** Directions for this task **
The response should be exactly the number of lines in the material below that contain the word "recorded".

** Stored data **
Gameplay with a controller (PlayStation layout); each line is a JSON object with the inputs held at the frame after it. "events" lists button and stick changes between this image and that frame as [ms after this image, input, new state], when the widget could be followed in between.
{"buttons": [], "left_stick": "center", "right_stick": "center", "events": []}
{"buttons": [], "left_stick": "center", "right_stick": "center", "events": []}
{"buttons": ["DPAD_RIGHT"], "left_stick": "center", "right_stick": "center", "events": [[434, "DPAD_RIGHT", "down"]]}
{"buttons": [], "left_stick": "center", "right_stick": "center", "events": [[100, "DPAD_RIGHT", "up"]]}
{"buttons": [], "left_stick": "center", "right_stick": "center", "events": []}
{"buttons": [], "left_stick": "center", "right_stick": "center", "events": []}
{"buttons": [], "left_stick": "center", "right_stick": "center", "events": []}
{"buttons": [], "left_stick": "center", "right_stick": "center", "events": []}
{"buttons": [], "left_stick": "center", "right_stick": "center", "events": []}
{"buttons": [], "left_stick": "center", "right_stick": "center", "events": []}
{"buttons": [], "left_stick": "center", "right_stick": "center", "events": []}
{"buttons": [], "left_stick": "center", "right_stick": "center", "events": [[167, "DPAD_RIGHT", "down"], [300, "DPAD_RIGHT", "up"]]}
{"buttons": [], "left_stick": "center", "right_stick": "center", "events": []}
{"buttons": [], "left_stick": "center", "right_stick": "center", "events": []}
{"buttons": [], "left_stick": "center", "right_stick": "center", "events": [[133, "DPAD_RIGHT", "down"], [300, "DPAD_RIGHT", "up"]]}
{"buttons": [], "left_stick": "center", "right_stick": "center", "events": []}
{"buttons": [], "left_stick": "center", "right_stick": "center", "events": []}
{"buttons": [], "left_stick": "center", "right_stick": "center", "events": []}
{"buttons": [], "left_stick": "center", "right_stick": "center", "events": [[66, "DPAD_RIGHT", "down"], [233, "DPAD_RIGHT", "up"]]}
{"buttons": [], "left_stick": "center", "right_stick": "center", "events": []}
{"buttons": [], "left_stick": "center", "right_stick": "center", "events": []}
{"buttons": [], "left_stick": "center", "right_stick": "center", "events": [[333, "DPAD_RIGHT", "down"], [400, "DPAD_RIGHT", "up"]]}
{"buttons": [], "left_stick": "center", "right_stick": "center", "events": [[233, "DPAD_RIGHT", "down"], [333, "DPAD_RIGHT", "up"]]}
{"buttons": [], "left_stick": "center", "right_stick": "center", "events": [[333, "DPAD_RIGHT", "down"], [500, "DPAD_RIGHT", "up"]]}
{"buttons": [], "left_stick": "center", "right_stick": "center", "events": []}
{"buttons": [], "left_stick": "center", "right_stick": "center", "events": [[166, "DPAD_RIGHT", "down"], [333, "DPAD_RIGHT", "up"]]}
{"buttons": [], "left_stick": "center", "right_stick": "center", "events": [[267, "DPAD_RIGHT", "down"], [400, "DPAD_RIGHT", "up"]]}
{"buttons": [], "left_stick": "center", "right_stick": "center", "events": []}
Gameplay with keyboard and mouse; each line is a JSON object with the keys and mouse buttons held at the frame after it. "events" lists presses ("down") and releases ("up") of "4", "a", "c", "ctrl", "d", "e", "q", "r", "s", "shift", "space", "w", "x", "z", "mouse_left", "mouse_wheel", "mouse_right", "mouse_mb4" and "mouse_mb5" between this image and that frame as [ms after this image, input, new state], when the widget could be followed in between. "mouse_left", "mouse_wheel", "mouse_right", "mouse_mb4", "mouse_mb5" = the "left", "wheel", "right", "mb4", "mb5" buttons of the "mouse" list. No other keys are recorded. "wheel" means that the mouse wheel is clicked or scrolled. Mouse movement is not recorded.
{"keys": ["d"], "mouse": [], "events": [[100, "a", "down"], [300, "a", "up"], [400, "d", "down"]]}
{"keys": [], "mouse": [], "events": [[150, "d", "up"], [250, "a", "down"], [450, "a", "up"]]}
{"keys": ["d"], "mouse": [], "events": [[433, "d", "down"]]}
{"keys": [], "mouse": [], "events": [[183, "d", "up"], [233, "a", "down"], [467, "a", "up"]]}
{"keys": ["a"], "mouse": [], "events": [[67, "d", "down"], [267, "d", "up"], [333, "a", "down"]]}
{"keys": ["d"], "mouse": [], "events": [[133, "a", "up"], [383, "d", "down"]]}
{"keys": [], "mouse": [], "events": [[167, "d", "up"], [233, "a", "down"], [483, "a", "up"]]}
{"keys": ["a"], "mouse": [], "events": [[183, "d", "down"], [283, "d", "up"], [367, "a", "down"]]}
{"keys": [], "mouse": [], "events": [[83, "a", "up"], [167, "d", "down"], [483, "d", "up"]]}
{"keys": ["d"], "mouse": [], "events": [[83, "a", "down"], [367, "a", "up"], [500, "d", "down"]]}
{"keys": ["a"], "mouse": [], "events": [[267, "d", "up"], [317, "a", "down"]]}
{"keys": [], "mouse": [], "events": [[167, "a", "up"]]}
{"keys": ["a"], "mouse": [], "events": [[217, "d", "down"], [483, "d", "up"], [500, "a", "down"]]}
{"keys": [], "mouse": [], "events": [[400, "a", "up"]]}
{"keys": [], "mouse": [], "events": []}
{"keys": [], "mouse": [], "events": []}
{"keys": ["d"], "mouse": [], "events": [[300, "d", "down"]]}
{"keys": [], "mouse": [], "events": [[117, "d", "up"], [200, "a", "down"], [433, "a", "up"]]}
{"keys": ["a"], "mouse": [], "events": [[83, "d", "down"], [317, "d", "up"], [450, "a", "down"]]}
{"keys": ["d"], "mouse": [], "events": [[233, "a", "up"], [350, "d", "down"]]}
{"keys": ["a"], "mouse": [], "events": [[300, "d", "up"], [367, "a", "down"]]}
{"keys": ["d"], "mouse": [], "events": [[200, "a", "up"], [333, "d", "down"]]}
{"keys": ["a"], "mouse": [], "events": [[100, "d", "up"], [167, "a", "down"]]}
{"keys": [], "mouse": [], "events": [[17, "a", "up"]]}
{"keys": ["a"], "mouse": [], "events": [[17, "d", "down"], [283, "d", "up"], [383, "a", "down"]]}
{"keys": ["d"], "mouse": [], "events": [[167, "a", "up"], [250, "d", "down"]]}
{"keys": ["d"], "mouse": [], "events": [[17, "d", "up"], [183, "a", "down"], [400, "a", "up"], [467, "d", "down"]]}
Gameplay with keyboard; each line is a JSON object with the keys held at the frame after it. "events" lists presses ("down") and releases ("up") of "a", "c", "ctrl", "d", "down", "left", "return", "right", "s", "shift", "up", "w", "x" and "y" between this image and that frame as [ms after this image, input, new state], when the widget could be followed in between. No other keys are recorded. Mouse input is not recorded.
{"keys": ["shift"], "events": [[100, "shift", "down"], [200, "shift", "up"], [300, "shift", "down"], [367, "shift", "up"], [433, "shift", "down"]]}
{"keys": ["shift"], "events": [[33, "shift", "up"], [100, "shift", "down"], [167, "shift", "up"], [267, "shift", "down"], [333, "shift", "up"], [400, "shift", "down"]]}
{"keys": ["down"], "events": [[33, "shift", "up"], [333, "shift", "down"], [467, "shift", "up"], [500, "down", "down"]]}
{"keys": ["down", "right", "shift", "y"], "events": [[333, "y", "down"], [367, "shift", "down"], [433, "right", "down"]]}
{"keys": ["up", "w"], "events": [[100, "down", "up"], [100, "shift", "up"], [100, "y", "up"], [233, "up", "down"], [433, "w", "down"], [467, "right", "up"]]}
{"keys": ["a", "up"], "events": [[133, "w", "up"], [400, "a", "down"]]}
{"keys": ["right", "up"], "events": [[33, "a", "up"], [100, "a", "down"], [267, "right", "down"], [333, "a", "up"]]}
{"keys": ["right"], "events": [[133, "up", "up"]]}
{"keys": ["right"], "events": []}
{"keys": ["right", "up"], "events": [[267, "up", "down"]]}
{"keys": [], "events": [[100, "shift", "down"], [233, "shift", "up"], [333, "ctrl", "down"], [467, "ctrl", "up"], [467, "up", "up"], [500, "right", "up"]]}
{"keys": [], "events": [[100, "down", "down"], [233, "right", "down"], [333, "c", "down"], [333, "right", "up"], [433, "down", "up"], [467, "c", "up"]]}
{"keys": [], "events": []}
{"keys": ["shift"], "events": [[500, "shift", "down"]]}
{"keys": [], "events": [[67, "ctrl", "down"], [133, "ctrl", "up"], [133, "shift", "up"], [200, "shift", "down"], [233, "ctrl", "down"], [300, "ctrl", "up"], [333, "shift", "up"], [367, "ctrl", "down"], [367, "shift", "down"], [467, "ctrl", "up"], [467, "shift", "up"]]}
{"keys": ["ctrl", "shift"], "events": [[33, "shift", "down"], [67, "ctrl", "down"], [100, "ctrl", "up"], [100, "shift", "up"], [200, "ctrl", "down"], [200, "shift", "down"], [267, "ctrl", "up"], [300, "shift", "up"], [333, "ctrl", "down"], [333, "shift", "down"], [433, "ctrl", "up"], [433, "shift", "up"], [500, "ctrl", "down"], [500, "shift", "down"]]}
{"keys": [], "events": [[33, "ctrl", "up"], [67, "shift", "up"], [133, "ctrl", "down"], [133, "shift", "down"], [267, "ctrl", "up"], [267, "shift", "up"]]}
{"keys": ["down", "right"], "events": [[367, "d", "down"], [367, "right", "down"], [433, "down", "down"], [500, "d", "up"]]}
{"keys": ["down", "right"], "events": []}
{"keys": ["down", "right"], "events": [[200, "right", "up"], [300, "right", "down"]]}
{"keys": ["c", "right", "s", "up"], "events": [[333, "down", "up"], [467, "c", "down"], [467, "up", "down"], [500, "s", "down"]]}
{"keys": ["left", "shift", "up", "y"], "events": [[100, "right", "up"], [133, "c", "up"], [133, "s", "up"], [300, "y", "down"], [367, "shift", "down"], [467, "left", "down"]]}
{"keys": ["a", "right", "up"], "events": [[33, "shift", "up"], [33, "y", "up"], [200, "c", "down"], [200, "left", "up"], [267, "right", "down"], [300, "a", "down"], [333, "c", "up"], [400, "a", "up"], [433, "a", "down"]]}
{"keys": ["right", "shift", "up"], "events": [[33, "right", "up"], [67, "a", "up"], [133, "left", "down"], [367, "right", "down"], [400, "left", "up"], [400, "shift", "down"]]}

** Result of this task **
2